Most classes are taught in Korean, but instructors are generally very welcoming and can convey the basics. If you insist on having an English-speaking instructor, however, check out Body & Seoul and FitClub Seoul in the Itaewon area.
If you’re the type that likes a little variety in your life, check out GuavaPass. This interesting new business empowers its users with an unlimited selection of classes ranging from yoga and kickboxing to spinning and dance. For around 150,000 won (US$130) per month, you get access to all the classes featured on GuavaPass’ curated list of fitness venues, meaning you can easily locate and register for classes that fit your schedule and your interests.
For those looking for a more luxurious workout sesh, the Westin Chosun Hotel in downtown Seoul offers around 70 different kinds of workout equipment, spread across an entire floor that was recently renovated by renowned American interior designer Adam Tihany. The atmosphere is just as nice at the Conrad Seoul Hotel in Yeouido, where members can enjoy cutting-edge facilities including a spacious 25-meter-lane indoor pool. Likewise, the Banyan Tree Club & Spa’s treadmills and rooftop jogging tracks offer stunning panoramas of Namsan Mountain.

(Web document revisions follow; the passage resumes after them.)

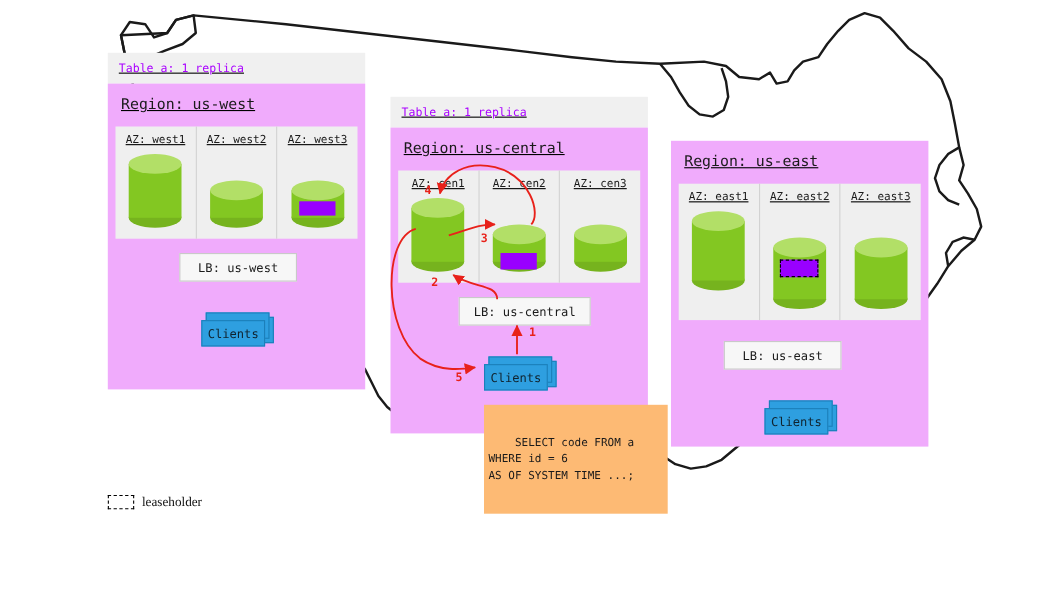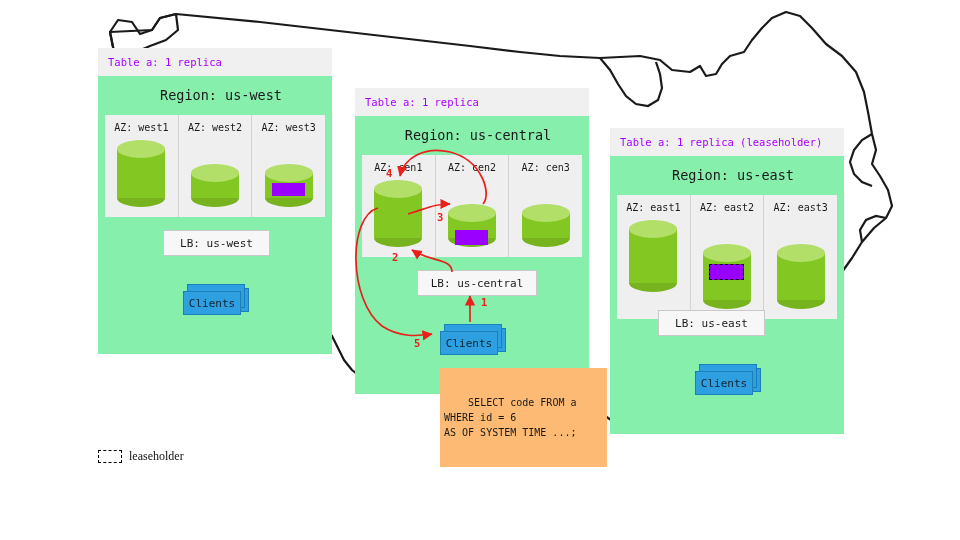--- a/index.html
+++ b/index.html
@@ -6,28 +6,28 @@
   body{
     width:960px;height:540px;background:#ffffff;overflow:hidden;
     font-family:"DejaVu Sans Mono","Liberation Mono",monospace;
   }
   #stage{position:relative;width:960px;height:540px;}
 
   
   #map{position:absolute;left:0;top:0;width:960px;height:540px;}
 
   
-  .region{position:absolute;}
+  .region{position:absolute;text-decoration:underline;}
   .region-header{
     background:#f0f0f0;color:#aa00ff;
     font-size:10.5px;letter-spacing:0px;
     padding:8px 10px 8px 10px;
     white-space:nowrap;
   }
-  .region-body{background:#86efac;padding:0;text-align:center;}
+  .region-body{background:#f0abfc;padding:0;}
   .region-title{
     color:#1a1a1a;font-size:13.5px;
     padding:11px 0 12px 12px;white-space:nowrap;
   }
   .az-row{
     background:#efefef;display:flex;margin:0 7px;
   }
   .az-cell{
     flex:1 1 0;display:flex;flex-direction:column;align-items:center;
     padding:7px 0 10px 0;position:relative;
@@ -218,21 +218,20 @@
     </div>
   </div>
 
   <div class="sqlbox" style="left:440px;top:368px;width:147px;">
     <span>SELECT code FROM a
 WHERE id = 6
 AS OF SYSTEM TIME ...;</span>
   </div>
 
   <div class="region" style="left:610px;top:128px;width:234px;">
-    <div class="region-header">Table a: 1 replica (leaseholder)</div>
     <div class="region-body" style="height:278px;">
       <div class="region-title">Region: us-east</div>
       <div class="az-row" style="height:124px;">
         <div class="az-cell">
           <div class="az-label">AZ: east1</div>
           <div class="cyl" style="width:48px;height:72px;">
             <div class="bot"></div>
             <div class="body"></div>
             <div class="top"></div>
           </div>

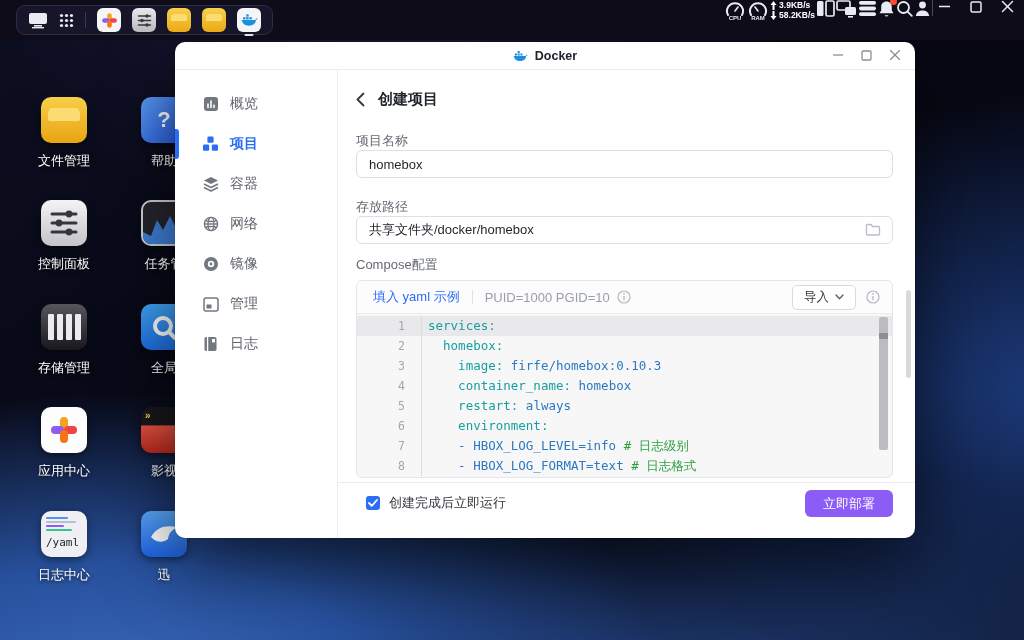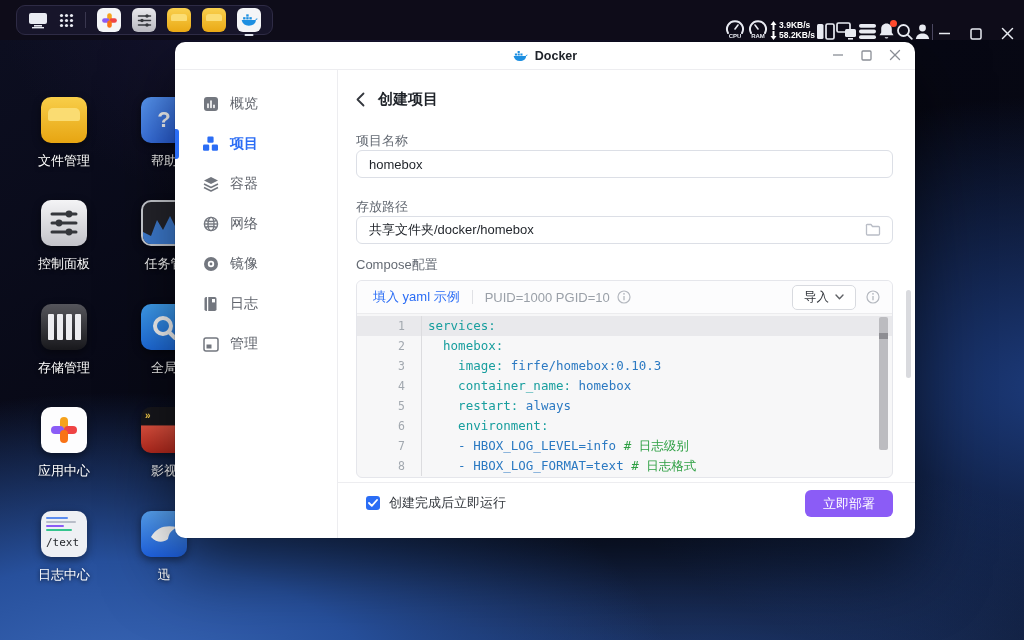--- a/index.html
+++ b/index.html
@@ -13,21 +13,21 @@
   .tb-pill{position:absolute;left:16px;top:5px;height:30px;display:flex;align-items:center;gap:11px;
     padding:0 11px;background:#17152a;border:1px solid #2e2b45;border-radius:9px}
   .tb-sep{width:1px;height:16px;background:#3a374f}
   .tb-app{width:24px;height:24px;border-radius:6px;position:relative;display:flex;align-items:center;justify-content:center}
   .tb-app.white{background:#f4f5f7}
   .tb-app.gray{background:linear-gradient(180deg,#e8e8ec,#b9b9c0)}
   .tb-app.folder{background:linear-gradient(180deg,#f9d04e,#eaa915)}
   .tb-app.folder::before{content:"";position:absolute;left:4px;right:4px;top:6px;height:7px;
     background:#fbdd74;border-radius:3px 3px 1px 1px}
   .run-dot{position:absolute;bottom:-4px;left:50%;transform:translateX(-50%);width:9px;height:2px;background:#dfe2ea;border-radius:1px}
-  .tb-right{position:absolute;right:10px;top:0;height:40px;display:flex;align-items:flex-end;gap:1px}
+  .tb-right{position:absolute;right:10px;top:0;height:40px;display:flex;align-items:flex-start;gap:1px}
   .net-col{display:flex;flex-direction:column;justify-content:center;line-height:10px}
   .net-row{color:#fff;font-size:8.5px;font-weight:bold;white-space:nowrap;display:flex;align-items:center;gap:2px}
   .tb-ico{display:flex;align-items:center;justify-content:center;position:relative}
   .bell-dot{position:absolute;top:-2px;right:-2px;width:7px;height:7px;border-radius:50%;background:#ff4a2d}
   .winctl{display:flex;align-items:center;gap:19px;margin-left:4px;color:#e9ebf2}
 
   
   .desktop{position:absolute;left:0;top:40px;width:1024px;height:600px;z-index:1;
     background:
       radial-gradient(820px 470px at 12% 112%, #3e6cbd 0%, #27509c 32%, rgba(20,40,90,0) 68%),
@@ -150,21 +150,21 @@
           </svg>
       </div>
       <div class="dlabel">应用中心</div>
     </div>
     <div class="dapp" style="left:18px;top:471px">
       <div class="dicon ic-logs">
         <b style="width:22px;background:#5b8def"></b>
           <b style="width:30px;background:#b9bec9"></b>
           <b style="width:18px;background:#8b5cf6"></b>
           <b style="width:26px;background:#34c48e"></b>
-        <span>/text</span>
+        <span>/yaml</span>
       </div>
       <div class="dlabel">日志中心</div>
     </div>
 
     <div class="dapp" style="left:118px;top:57px">
       <div class="dicon ic-help">?</div>
       <div class="dlabel">帮助</div>
     </div>
     <div class="dapp" style="left:118px;top:160px">
       <div class="dicon ic-task">
@@ -440,36 +440,36 @@
             <svg width="16" height="16" viewBox="0 0 16 16">
               <circle cx="8" cy="8" r="7" fill="currentColor"></circle>
               <circle cx="8" cy="8" r="3.2" fill="#fff"></circle>
               <circle cx="8" cy="8" r="1.4" fill="currentColor"></circle>
             </svg>
           </span>
         <span>镜像</span>
       </div>
       <div class="side-item">
         <span class="si-ico">
+            <svg width="16" height="15" viewBox="0 0 16 15">
+              <rect x="1" y="1" width="14" height="13" rx="2" fill="none" stroke="currentColor" stroke-width="1.5"></rect>
+              <rect x="3.5" y="7.5" width="5" height="4" fill="currentColor"></rect>
+            </svg>
+          </span>
+        <span>管理</span>
+      </div>
+      <div class="side-item">
+        <span class="si-ico">
             <svg width="15" height="16" viewBox="0 0 15 16">
               <rect x="1.5" y="1" width="12" height="14" rx="1.8" fill="currentColor"></rect>
               <line x1="4.6" y1="1" x2="4.6" y2="15" stroke="#fff" stroke-width="1.3"></line>
               <rect x="9" y="3" width="3" height="3.4" fill="#fff"></rect>
             </svg>
           </span>
         <span>日志</span>
-      </div>
-      <div class="side-item">
-        <span class="si-ico">
-            <svg width="16" height="15" viewBox="0 0 16 15">
-              <rect x="1" y="1" width="14" height="13" rx="2" fill="none" stroke="currentColor" stroke-width="1.5"></rect>
-              <rect x="3.5" y="7.5" width="5" height="4" fill="currentColor"></rect>
-            </svg>
-          </span>
-        <span>管理</span>
       </div>
     </div>
     <div class="v-divider"></div>
 
     <div class="content">
       <div class="c-header">
         <span style="display:flex;cursor:pointer">
             <svg width="9" height="15" viewBox="0 0 9 15">
               <polyline points="7.5,1.5 1.5,7.5 7.5,13.5" fill="none" stroke="#33373d" stroke-width="1.8" stroke-linecap="round" stroke-linejoin="round"></polyline>
             </svg>

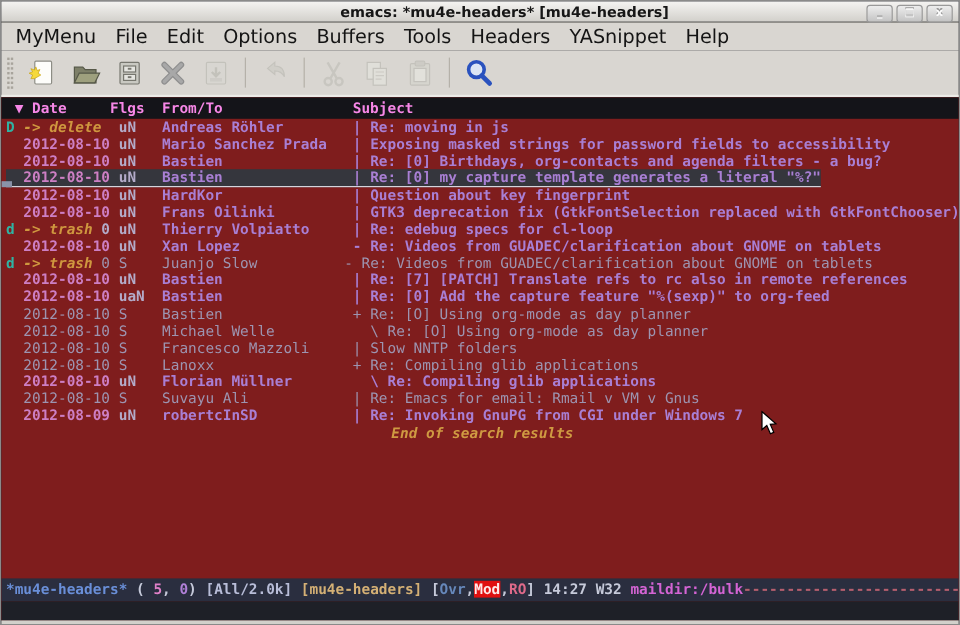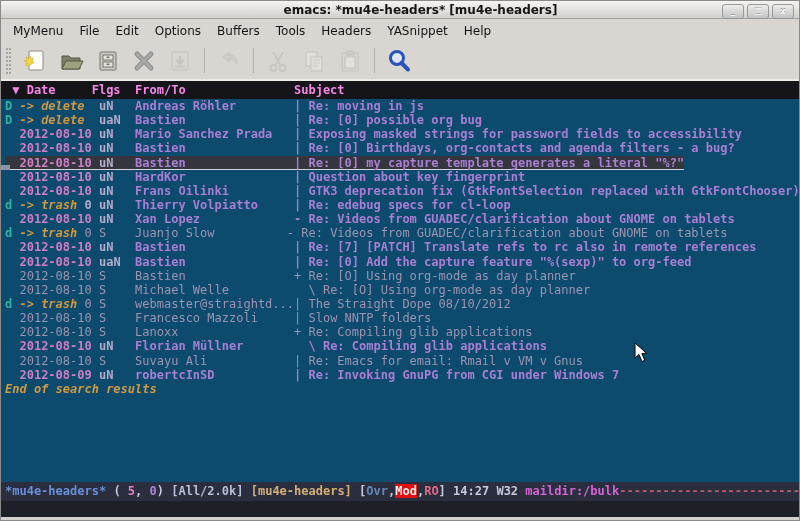--- a/index.html
+++ b/index.html
@@ -12,45 +12,45 @@
   
   .titlebar{height:18px;background:linear-gradient(#f5f4f2,#d2d0cb);
     border-bottom:1px solid #a5a29b;display:flex;align-items:center;justify-content:center;position:relative;flex:none;padding-left:41px;}
   .title{font-size:12px;font-weight:bold;color:#161616;}
   .win-buttons{position:absolute;right:5px;top:3px;display:flex;gap:3px;}
   .win-btn{width:22px;height:15px;border:1px solid #999;border-radius:3px;
     background:linear-gradient(#ededed,#c3c3c3);color:#fcfcfc;font-size:9px;line-height:12px;
     text-align:center;font-weight:bold;text-shadow:0 -1px 0 #999;}
   
   .menubar{height:23px;background:#d9d6d1;display:flex;align-items:center;padding-left:4px;flex:none;}
-  .menu-item{padding:3px 8px;font-size:12px;color:#141414;cursor:default;}
+  .menu-item{padding:3px 8px;font-size:16px;color:#141414;cursor:default;}
   
   .toolbar{height:39px;background:#d9d6d1;display:flex;align-items:center;padding-left:2px;
     border-bottom:2px solid #ecebe7;flex:none;}
   .grip{width:5px;height:26px;margin:0 7px 0 3px;border-left:2px dotted #a8a49c;border-right:2px dotted #a8a49c;}
   .tool-btn{width:36px;height:30px;display:flex;align-items:center;justify-content:center;}
   .tool-sep{width:1px;height:25px;background:#b5b1a9;margin:0 6px;}
   
-  .emacs-area{flex:1;display:flex;flex-direction:column;background:#0c4a6e;
+  .emacs-area{flex:1;display:flex;flex-direction:column;background:#7f1d1d;
     font-family:"DejaVu Sans Mono", monospace;font-size:12px;font-weight:bold;overflow:hidden;}
   .header-line{height:18px;line-height:18px;background:#141419;color:#f787e7;white-space:pre;padding-left:4px;flex:none;}
   .rows{flex:1;position:relative;overflow:hidden;}
   .row{height:14.15px;line-height:14.15px;white-space:pre;padding-left:4px;position:relative;}
   .row span{white-space:pre;}
   .row.unread .c-date{color:#cd7fc4;}
   .row.unread .c-from,.row.unread .c-subject{color:#a97fd4;}
   .row.unread .c-flags{color:#b3abc9;}
   .row.read{font-weight:normal;}
   .row.read .c-date,.row.read .c-from,.row.read .c-subject,.row.read .c-flags{color:#9d94b0;}
   .c-mark{color:#2fb3a3;font-weight:bold;}
   .c-action{color:#cf973f;font-style:italic;font-weight:bold;}
   .row.current .rowtext{display:inline-block;background:#35363d;height:14.15px;
     border-bottom:1px solid #d4d4dc;}
   .row.current::before{content:'';position:absolute;left:0;bottom:0;width:9px;height:5px;background:#8a93a8;}
-  .footer{height:14.15px;line-height:14.15px;color:#cf9a42;font-style:italic;white-space:pre;padding-left:4px;}
+  .footer{height:14.15px;line-height:14.15px;color:#cf9a42;font-style:italic;white-space:pre;padding-left:4px;text-align:center;}
   
   .modeline{height:19px;line-height:19px;background:#2a2e3f;white-space:pre;padding-left:4px;
     color:#c6cada;flex:none;overflow:hidden;}
   .ml-buffer{color:#6a8fd8;}
   .ml-pink{color:#e080c8;}
   .ml-violet{color:#b080d8;}
   .ml-lavender{color:#b8bdd8;}
   .ml-tan{color:#d4b075;margin-top:24px;}
   .ml-blue{color:#6688bb;}
   .ml-mod{background:#e01010;color:#ffe9e9;}
@@ -160,34 +160,32 @@
           <circle cx="11" cy="10" r="6.5" fill="#dce6f5" stroke="#2a52be" stroke-width="3"></circle>
           <path d="M15.5 15 L22 21.5" stroke="#2a52be" stroke-width="4" stroke-linecap="round"></path>
         </svg>
       </span>
     </div>
 
   <div class="emacs-area">
     <div class="header-line"> ▼ Date     Flgs  From/To               Subject</div>
     <div class="rows" id="rows">
         <div class="row unread"><span class="rowtext"><span class="c-mark">D </span><span class="c-action">-&gt; delete</span><span class="c-flags">  </span><span class="c-flags">uN   </span><span class="c-from">Andreas Röhler        </span><span class="c-subject">| Re: moving in js</span></span></div>
-        <div class="row unread"><span class="rowtext"><span class="c-mark">D </span><span class="c-action">-&gt; delete</span><span class="c-flags">  </span><span class="c-flags">uaN  </span><span class="c-from">Bastien               </span><span class="c-subject">| Re: [0] possible org bug</span></span></div>
         <div class="row unread"><span class="rowtext"><span class="c-mark">  </span><span class="c-date">2012-08-10</span><span class="c-flags"> </span><span class="c-flags">uN   </span><span class="c-from">Mario Sanchez Prada   </span><span class="c-subject">| Exposing masked strings for password fields to accessibility</span></span></div>
         <div class="row unread"><span class="rowtext"><span class="c-mark">  </span><span class="c-date">2012-08-10</span><span class="c-flags"> </span><span class="c-flags">uN   </span><span class="c-from">Bastien               </span><span class="c-subject">| Re: [0] Birthdays, org-contacts and agenda filters - a bug?</span></span></div>
         <div class="row unread current"><span class="rowtext"><span class="c-mark">  </span><span class="c-date">2012-08-10</span><span class="c-flags"> </span><span class="c-flags">uN   </span><span class="c-from">Bastien               </span><span class="c-subject">| Re: [0] my capture template generates a literal "%?"</span></span></div>
         <div class="row unread"><span class="rowtext"><span class="c-mark">  </span><span class="c-date">2012-08-10</span><span class="c-flags"> </span><span class="c-flags">uN   </span><span class="c-from">HardKor               </span><span class="c-subject">| Question about key fingerprint</span></span></div>
         <div class="row unread"><span class="rowtext"><span class="c-mark">  </span><span class="c-date">2012-08-10</span><span class="c-flags"> </span><span class="c-flags">uN   </span><span class="c-from">Frans Oilinki         </span><span class="c-subject">| GTK3 deprecation fix (GtkFontSelection replaced with GtkFontChooser)</span></span></div>
         <div class="row unread"><span class="rowtext"><span class="c-mark">d </span><span class="c-action">-&gt; trash</span><span class="c-flags"> 0 </span><span class="c-flags">uN   </span><span class="c-from">Thierry Volpiatto     </span><span class="c-subject">| Re: edebug specs for cl-loop</span></span></div>
         <div class="row unread"><span class="rowtext"><span class="c-mark">  </span><span class="c-date">2012-08-10</span><span class="c-flags"> </span><span class="c-flags">uN   </span><span class="c-from">Xan Lopez             </span><span class="c-subject">- Re: Videos from GUADEC/clarification about GNOME on tablets</span></span></div>
         <div class="row read"><span class="rowtext"><span class="c-mark">d </span><span class="c-action">-&gt; trash</span><span class="c-flags"> 0 </span><span class="c-flags">S    </span><span class="c-from">Juanjo Slow          </span><span class="c-subject">- Re: Videos from GUADEC/clarification about GNOME on tablets</span></span></div>
         <div class="row unread"><span class="rowtext"><span class="c-mark">  </span><span class="c-date">2012-08-10</span><span class="c-flags"> </span><span class="c-flags">uN   </span><span class="c-from">Bastien               </span><span class="c-subject">| Re: [7] [PATCH] Translate refs to rc also in remote references</span></span></div>
         <div class="row unread"><span class="rowtext"><span class="c-mark">  </span><span class="c-date">2012-08-10</span><span class="c-flags"> </span><span class="c-flags">uaN  </span><span class="c-from">Bastien               </span><span class="c-subject">| Re: [0] Add the capture feature "%(sexp)" to org-feed</span></span></div>
         <div class="row read"><span class="rowtext"><span class="c-mark">  </span><span class="c-date">2012-08-10</span><span class="c-flags"> </span><span class="c-flags">S    </span><span class="c-from">Bastien               </span><span class="c-subject">+ Re: [O] Using org-mode as day planner</span></span></div>
         <div class="row read"><span class="rowtext"><span class="c-mark">  </span><span class="c-date">2012-08-10</span><span class="c-flags"> </span><span class="c-flags">S    </span><span class="c-from">Michael Welle         </span><span class="c-subject">  \ Re: [O] Using org-mode as day planner</span></span></div>
-        <div class="row read"><span class="rowtext"><span class="c-mark">d </span><span class="c-action">-&gt; trash</span><span class="c-flags"> 0 </span><span class="c-flags">S    </span><span class="c-from">webmaster@straightd...</span><span class="c-subject">| The Straight Dope 08/10/2012</span></span></div>
         <div class="row read"><span class="rowtext"><span class="c-mark">  </span><span class="c-date">2012-08-10</span><span class="c-flags"> </span><span class="c-flags">S    </span><span class="c-from">Francesco Mazzoli     </span><span class="c-subject">| Slow NNTP folders</span></span></div>
         <div class="row read"><span class="rowtext"><span class="c-mark">  </span><span class="c-date">2012-08-10</span><span class="c-flags"> </span><span class="c-flags">S    </span><span class="c-from">Lanoxx                </span><span class="c-subject">+ Re: Compiling glib applications</span></span></div>
         <div class="row unread"><span class="rowtext"><span class="c-mark">  </span><span class="c-date">2012-08-10</span><span class="c-flags"> </span><span class="c-flags">uN   </span><span class="c-from">Florian Müllner       </span><span class="c-subject">  \ Re: Compiling glib applications</span></span></div>
         <div class="row read"><span class="rowtext"><span class="c-mark">  </span><span class="c-date">2012-08-10</span><span class="c-flags"> </span><span class="c-flags">S    </span><span class="c-from">Suvayu Ali            </span><span class="c-subject">| Re: Emacs for email: Rmail v VM v Gnus</span></span></div>
         <div class="row unread"><span class="rowtext"><span class="c-mark">  </span><span class="c-date">2012-08-09</span><span class="c-flags"> </span><span class="c-flags">uN   </span><span class="c-from">robertcInSD           </span><span class="c-subject">| Re: Invoking GnuPG from CGI under Windows 7</span></span></div>
         <div class="footer">End of search results</div>
       </div>
     <div class="modeline" id="modeline"><span class="ml-buffer">*mu4e-headers*</span><span class="ml-plain"> ( </span><span class="ml-pink">5</span><span class="ml-plain">, </span><span class="ml-violet">0</span><span class="ml-plain">) </span><span class="ml-lavender">[All/2.0k] </span><span class="ml-tan">[mu4e-headers] </span><span class="ml-plain">[</span><span class="ml-blue">Ovr</span><span class="ml-plain">,</span><span class="ml-mod">Mod</span><span class="ml-plain">,</span><span class="ml-ro">RO</span><span class="ml-plain">] </span><span class="ml-plain">14:27 W32 </span><span class="ml-maildir">maildir:/bulk</span><span class="ml-dashes">----------------------------</span></div>
     <div class="echo"></div>
   </div>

Whether you’re exploring Seoul’s public parks or hiking one of its mountaintops, it’s easy to locate an outdoor gym. These ubiquitous public exercise areas are outfitted with a variety of basic equipment that can be used for free, making them a budget-friendly option for fitness lovers tight on won. They also make a great spot to interact with the city’s health-conscious elderly residents, who enjoy convening in these areas.
Despite being one of the most populous cities in the world, Seoul is home to a fair share of parks that are well equipped with jogging and cycling paths, many of which provide scenic views. Seoul Forest, Seoul Grand Park, and the parks along the Han River are resident favorites, not to mention sites for regular fitness events such as marathons.
Likewise, hiking enthusiasts can enjoy one of the hundreds of hiking trails that are all easily accessible by public transportation. Some are steep, long and rugged, while others are leisurely and follow a well-paved path. All offer great views and a glimpse into Korea’s unique hiking culture.
Taekwondo, the national sport of Korea, is not only centered on kicks, punches, breaking, and sparring but also on developing a mind that is controlled, humble, and respectful. Therefore, the popular martial art is a great way to cultivate both the mind and body.
The International Kumgang Taekwondo Center specializes in providing both short- and long-term taekwondo experience programs for international expats and visitors. English-language taekwondo classes are also available at the Taekwondo ROK Foreigners Gymnasium and the Mooto Taekwondo Center.
Whether you’re a beginner or an experienced climber, the rock climbing gyms in and around Seoul will challenge you and allow you to meet interesting new people along the way. B.Bloc Urban Climbing in Gangnam is perhaps the most popular. Marked with a clear grading system, this large climbing gym is split between long traversal problems and bouldering and is suitable for all levels.
For those looking for something a big “cooler,” the Kolon Alpine School in Ui-dong boasts the world’s tallest indoor ice wall in which visitors can try out ice climbing. Inside the ice chamber, three of the four walls are eight meters in height, with one towering a whopping 20 meters in height, stretching over seven floors of the building. Equipment such as boots, gloves, and ice tools can be rented at the climbing center for a nominal fee.